Thread: Shortening time of vacuum analyze

Shortening time of vacuum analyze

From
Francisco Reyes
Date:
Until 7.2 release is out I am looking for a way to optimize a vacuum
analyze. It currently seems to be taking about 3 hours, but I have some
time constraints and the 3 hours are happening at a time when users may
need the system.

My environment:
Posgresql 7.1.3 with buffers 6000, sort_ment 32K
FreeBSD 4.4 Stable (2 months old) with 1GB ram.
/etc/sysctl set to
kern.ipc.shmall=65535
kern.ipc.shmmax=67117056
kern.ipc.shm_use_phys=1

OS in IDE drive, "/base" directory on 10K rpm SCSI drive, pg_xlog on
second 10K rpm SCSI disk.

Nightly doing delete of about 6 million records and then re-merging.
Previously I was doing truncate, but this was an issue if a user tried to
use the system while we were loading. Now we are having a problem while
the server is running vacuum analyzes.

Does vacuum alone takes less time?
Maybe I could do deletion, load, vacuum in sequence and then do vacuum
analyze after hours.


Re: Shortening time of vacuum analyze

From
Tom Lane
Date:
Francisco Reyes <lists@natserv.com> writes:
> Until 7.2 release is out I am looking for a way to optimize a vacuum
> analyze.

7.2RC2 is going to mutate into 7.2 *real* soon now, probably next week.
My best advice to you is not to wait any longer.

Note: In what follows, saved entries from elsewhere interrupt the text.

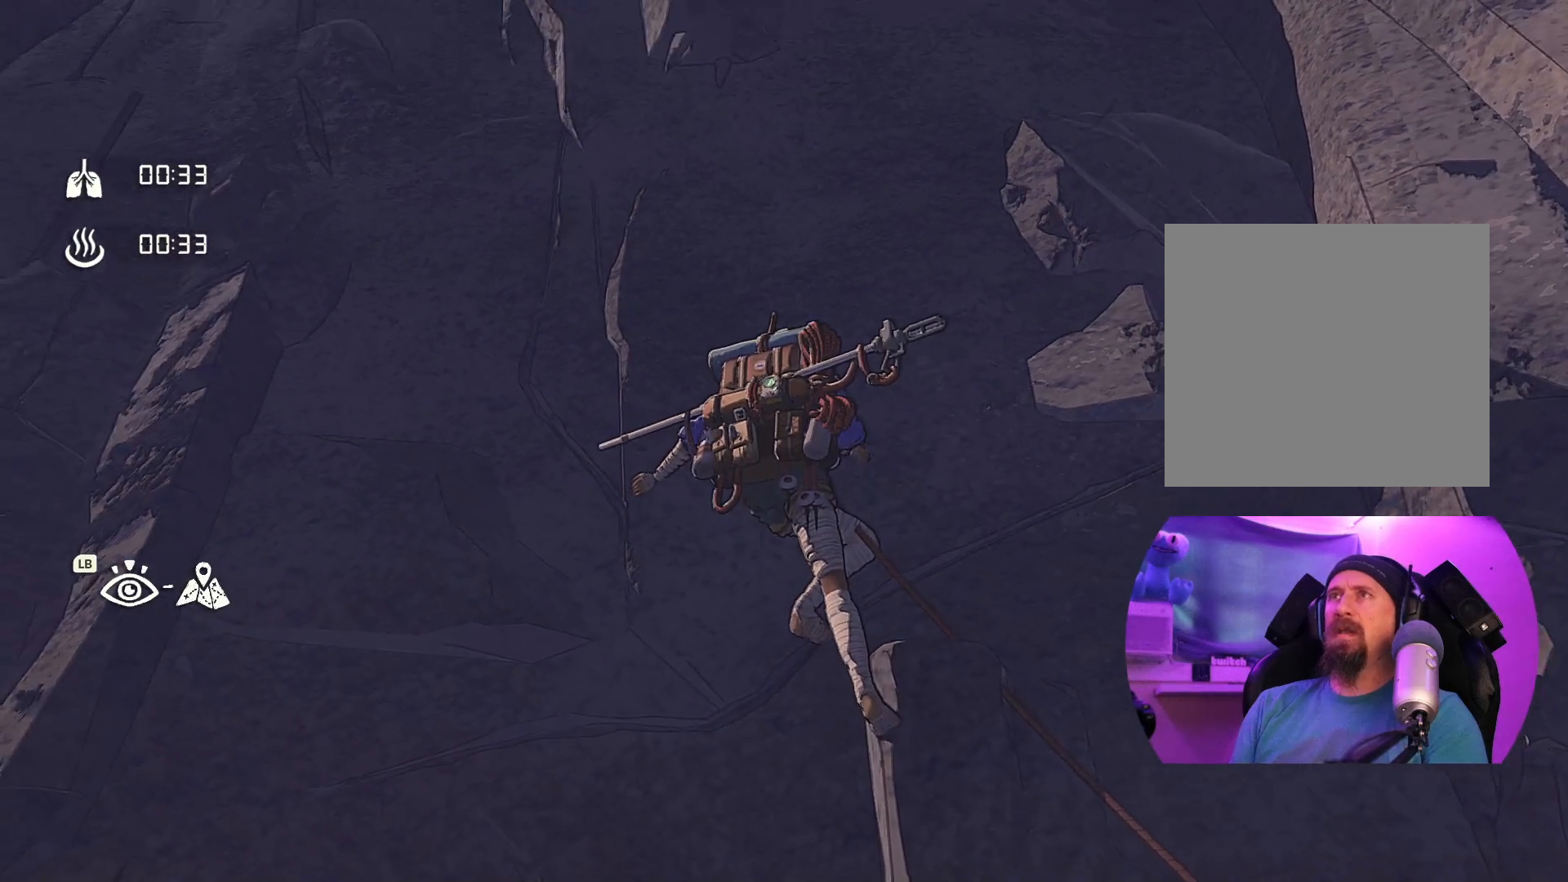
{"buttons": [], "left_stick": "center", "right_stick": "down-left", "events": [[67, "right_stick", "down-right"], [284, "right_stick", "down"], [417, "right_stick", "down-left"]]}
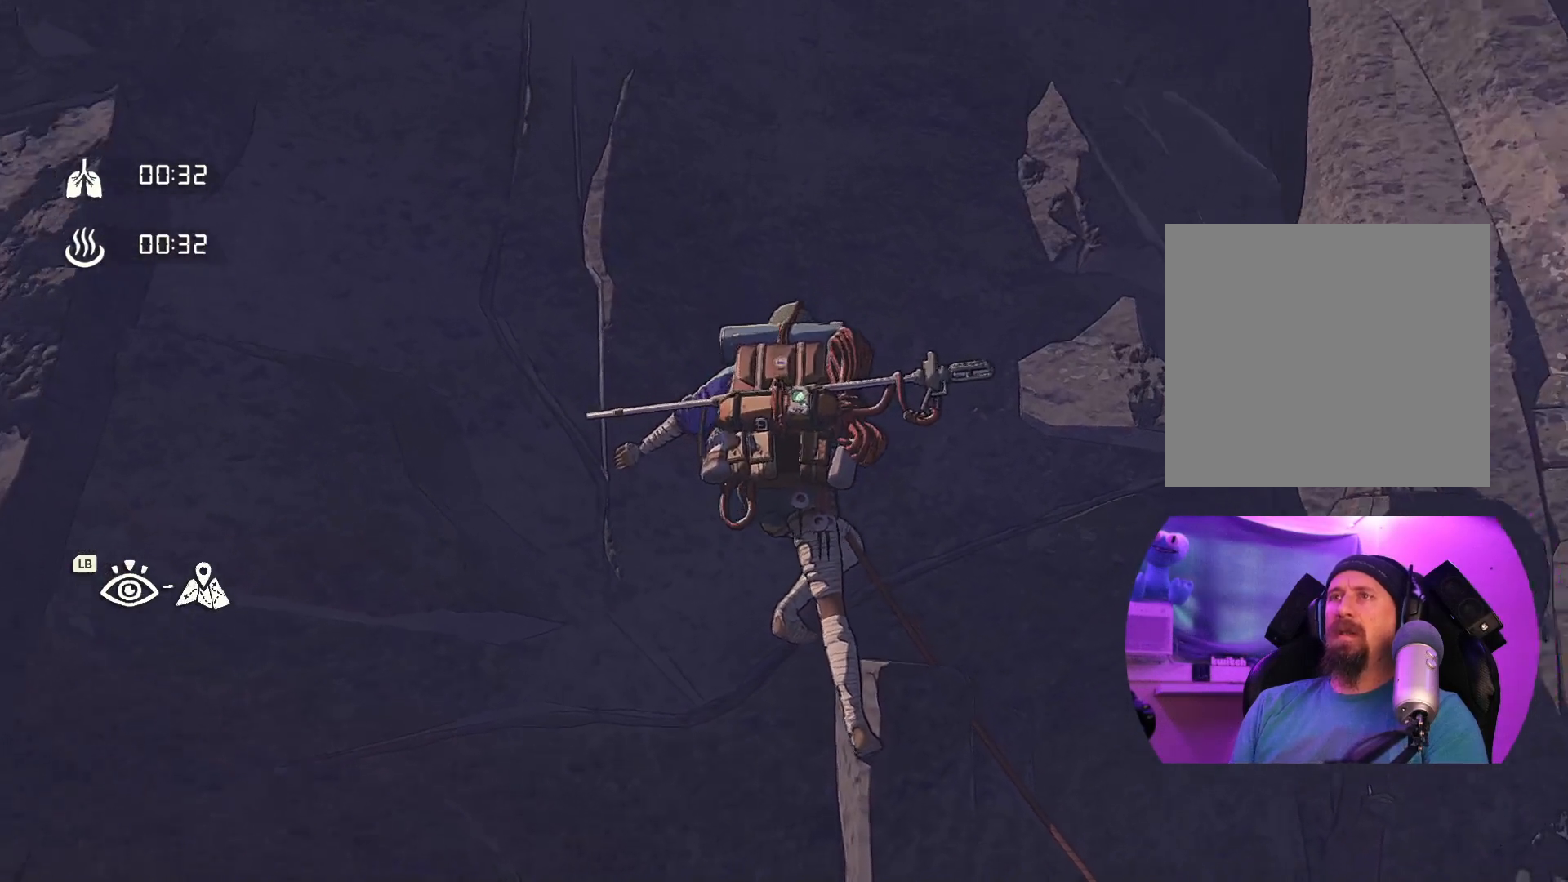
{"buttons": [], "left_stick": "center", "right_stick": "center", "events": [[17, "right_stick", "center"]]}
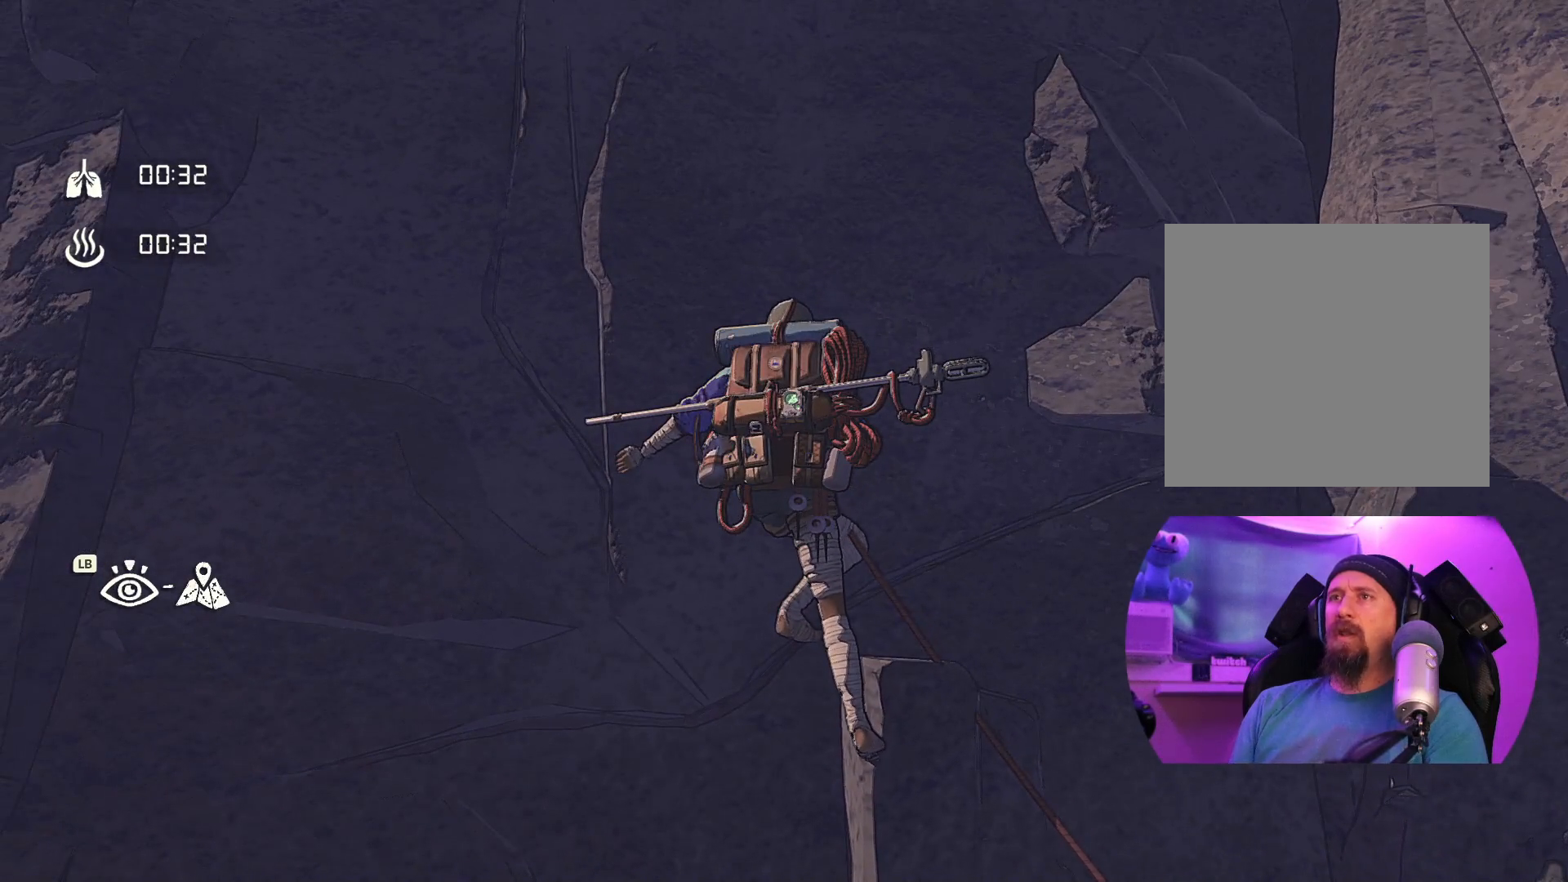
{"buttons": ["R1"], "left_stick": "center", "right_stick": "center", "events": [[350, "R1", "down"]]}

> Nightly doing delete of about 6 million records and then re-merging.
> Previously I was doing truncate, but this was an issue if a user tried to
> use the system while we were loading. Now we are having a problem while
> the server is running vacuum analyzes.

> Does vacuum alone takes less time?

Yes, but with so many deletes I'm sure that it's the space-compaction
part that's killing you.

The only useful workaround I can think of is to create a new table,
fill it with the data you want, then DROP the old table and ALTER RENAME
the new one into place.  However this will not work if there are other
tables with foreign-key references to the big table.  You also have a
problem if you can't shut off updates to the old table while this is
going on.

7.2's lazy VACUUM ought to be perfect for you, though.

            regards, tom lane

Re: Shortening time of vacuum analyze

From
Francisco Reyes
Date:
On Wed, 30 Jan 2002, Andrew Sullivan wrote:

> On Wed, Jan 30, 2002 at 11:07:43AM -0500, Francisco Reyes wrote:
>
> > Nightly doing delete of about 6 million records and then re-merging.
> > Previously I was doing truncate, but this was an issue if a user tried to
> > use the system while we were loading. Now we are having a problem while
> > the server is running vacuum analyzes.
>
> I'm not sure I understand the problem of "issue if a user tried to
> use the system while we were loading".  I understand that, of course,
> the data is gone when you truncate; but won't it be anyway, if you
> delete?

You can put the delete/load inside a transaction so the users will never
see an empty table. Truncate can not be placed inside a transaction.

We basically do
begin transaction
delete
copy
commit transaction


Re: Shortening time of vacuum analyze

From
Andrew Sullivan
Date:
On Wed, Jan 30, 2002 at 12:23:50PM -0500, Francisco Reyes wrote:

> You can put the delete/load inside a transaction so the users will never
> see an empty table. Truncate can not be placed inside a transaction.

True enough.  But why not leave the table unvacuumed, then, until a
more convenient time?  You are, of course, paying a cost in
performance during that time, but not as great as you would with
vacuum.

A

--
----
Andrew Sullivan                               87 Mowat Avenue
Liberty RMS                           Toronto, Ontario Canada
<andrew@libertyrms.info>                              M6K 3E3
                                         +1 416 646 3304 x110


Re: Shortening time of vacuum analyze

From
Francisco Reyes
Date:


On Wed, 30 Jan 2002, Andrew Sullivan wrote:

> On Wed, Jan 30, 2002 at 12:23:50PM -0500, Francisco Reyes wrote:
>
> > You can put the delete/load inside a transaction so the users will never
> > see an empty table. Truncate can not be placed inside a transaction.
>
> True enough.  But why not leave the table unvacuumed, then, until a
> more convenient time?  You are, of course, paying a cost in
> performance during that time, but not as great as you would with
> vacuum.

We do the vacuum right after the load of all the new tables, but before we
do all our daily reports. An operation that takes 30 minutes if all is
vacuumed takes about 2 hours if not vacuumed.

Given that 7.2 is due out shortly I have comed up with some other ways of
improving time.. ie delaying re-freshing some data which rarely ever
changes until 7.2 is out.